Bellissimo Ep per Dj Spider, sotterraneo artista newyorchese che fa della sperimentazione un modus operandi tanto in ambito dance quanto in quello puramente d’ascolto. Acute e ricche di fascino sono infatti le sue produzioni ambientali sotto il moniker Spider Bites, con 2 album all’attivo e diversi singoli pubblicati in vinile e musicassetta.
Per quanto riguarda il lato “dancefloor oriented” la produzione di Spider è un incredibile miscela di house e techno nella quale l’uomo sperimenta valide soluzioni creative partendo dall’inserimento di drones, texture noise e partiture ritmiche complicatissime.
Il suo disco d’esordio: “The Return Of Planet X EP” è stato un primo illuminante segnale che restituiva linfa al panorama newyorchese non sempre in linea con i tempi, ancorato com’è ad un’estetica classica dovuta alla storia stessa della città.
Nei dischi di Spider invece si respira aria di nuovo, le soluzioni melodiche non sono mai scontate ed i brani emanano la stessa lussureggiante resa sia per l’ascolto casalingo che per quello in pista. Lo stesso da anni si prodiga in party underground nei quali è solito proporre sonorità fuori mercato molto ricercate ed innovative, dedicandosi poi, da qualche anno alla diffusione delle stesse tramite la sua label Plant B, piccolo culto seguito dai dj più coraggiosi ed intraprendenti.
Questo Under The Radar è un nuovo gioiello che solidifica ulteriormente la maturità produttiva del’ artista, qui con 4 brani techno/house dal taglio come al solito profondo ed oscuro dove a risaltare è un’estetica tribale spalmata su tutte le tracce. E’ infatti massiccio l’uso delle percussioni, suonate ed assemblate in modo da rendere udibile una stratificazione fitta. I tempi sono l’altra grande arma sfoderata, anche nei brani più “dritti” infatti v’è la presenza di sovrapposizioni scomposte che creano un effetto di smarrimento aiutando nello stesso tempo la concentrazione e la perfetta assimilazione dei beats. Il taglio dei suoni segue una linea oscura, note, campioni e giri sintetici provengono da session probabilmente concepite nel cuore della notte, il groove è come al solito scheletrico e passa da timbriche più morbide “Debt=slavery” e “Flyng Over Nazca” ad altre acidule “Guitter House”.

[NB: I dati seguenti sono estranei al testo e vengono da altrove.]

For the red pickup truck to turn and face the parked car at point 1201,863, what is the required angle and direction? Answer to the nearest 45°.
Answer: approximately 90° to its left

Menzione Speciale per “Jungle Juice”, un brano che sembra non appartenere all’Ep che sfodera un’estetica techno di stampo minimale totalmente incentrata sull’utilizzo delle percussioni e del perfetto(imperfetto) taglia e cuci.
Un disco pieno di fascino che lascia intravedere uno spiraglio di luce a generi come l’house e la techno che troppo spesso rischiano di cadere preda di facili deviazioni commerciali ed un’ulteriore conferma di come la sperimentazione sia l’unica via percorribile per poter raggiungere lidi finora inesplorati.